Yadira pensó que Delfino era una persona rara.

Parecía que era muy cercano con Jaime, pero cuando Jaime estaba en esos líos, no quería hacer nada al respecto.

Además, Delfino también la trataba a veces bien y a veces mal.

“Olvídalo”, se dijo a sí misma.

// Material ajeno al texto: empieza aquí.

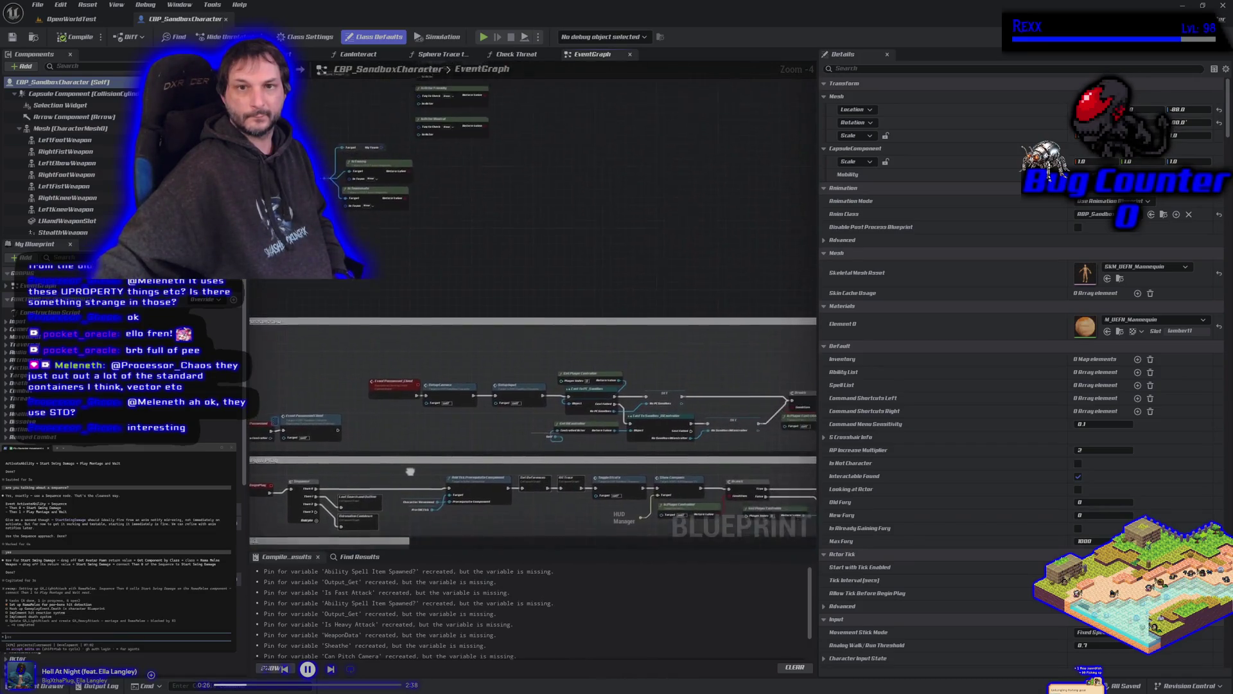
scroll(406, 291, "up", 4)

No quería molestarse en adivinar lo que estaba pensando el señor Delfino, porque no podía adivinarlo, aunque quisiera.

...

Como Yadira era responsable del trabajo que quedaba de la promoción de Jaime, Henrico le dio el privilegio de permitirle ignorar los asuntos de la empresa y solo estar al tanto de lo que pasaba hasta que se finalizara el asunto de la promoción.

Por la mañana, tan pronto como Yadira llegó a la empresa y obtuvo los datos de contacto del agente de Jaime, salió.

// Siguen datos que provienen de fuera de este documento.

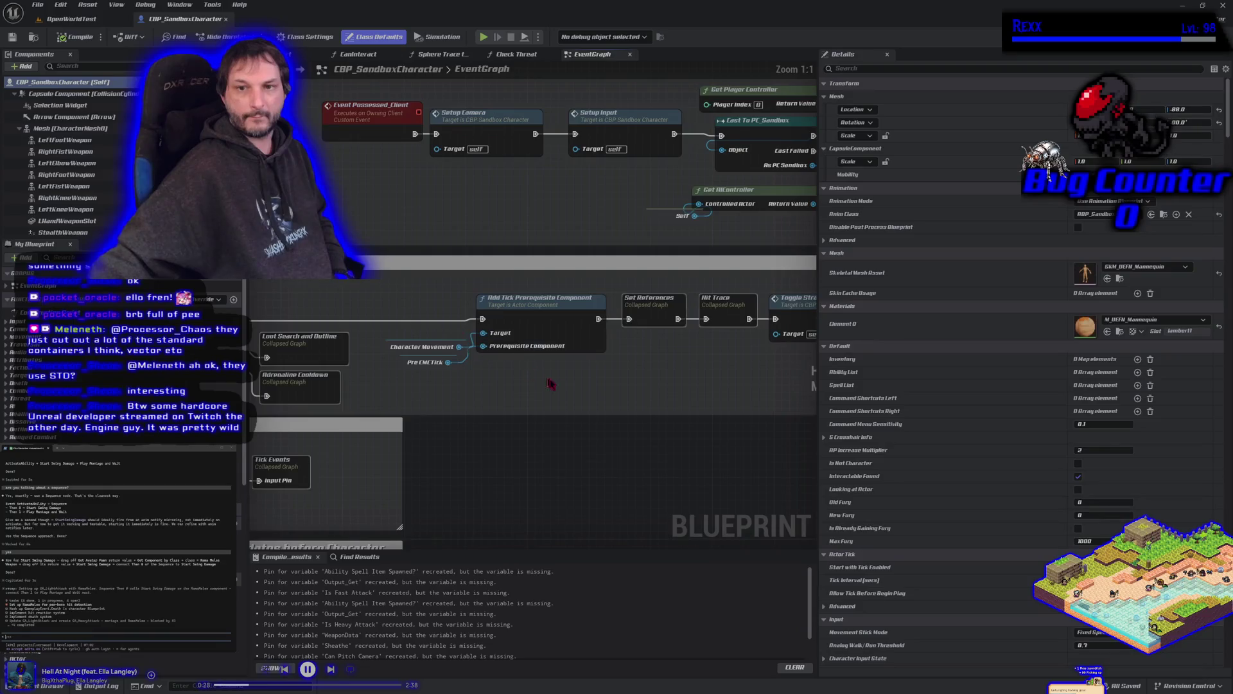
left_click_drag(623, 393, 388, 393)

Yadira había visto a Gabriela una vez y sintió que era una persona seria.

Intentó marcar el teléfono de Gabriela y muy pronto la contestaron.

-Hola, soy el agente de Jaime, Gabriela.-

Yadira dijo lentamente, -Soy Yadira.-

-Es la señorita Yadira.- Obviamente Gabriela todavía se acordaba de ella.

Yadira explicó directamente su intención, -¿Dicen que habéis aceptado promocionar los productos del Grupo Jimenez?-

-Con respecto a este asunto, la señorita Yadira puede hablarlo directamente con Jaime, ahora estoy afuera, te enviaré la dirección de su casa, puedes ir directamente.-

Gabriela no le dio a Yadira la oportunidad de hablar, y colgó después de que terminó sus palabras.

En menos de un minuto, le envió la dirección de Jaime a Yadira.

La dirección que envió a Yadira era la conocida zona de la gente rica de la Ciudad Mar, donde vivían muchas celebridades y élites de clase alta.

Detrás de la dirección, Gabriela también dejó el número de teléfono de Jaime y le pidió que llamara a Jaime directamente.

Después de todo, la gente común no podía entrar a ese tipo de comunidad de clase alta.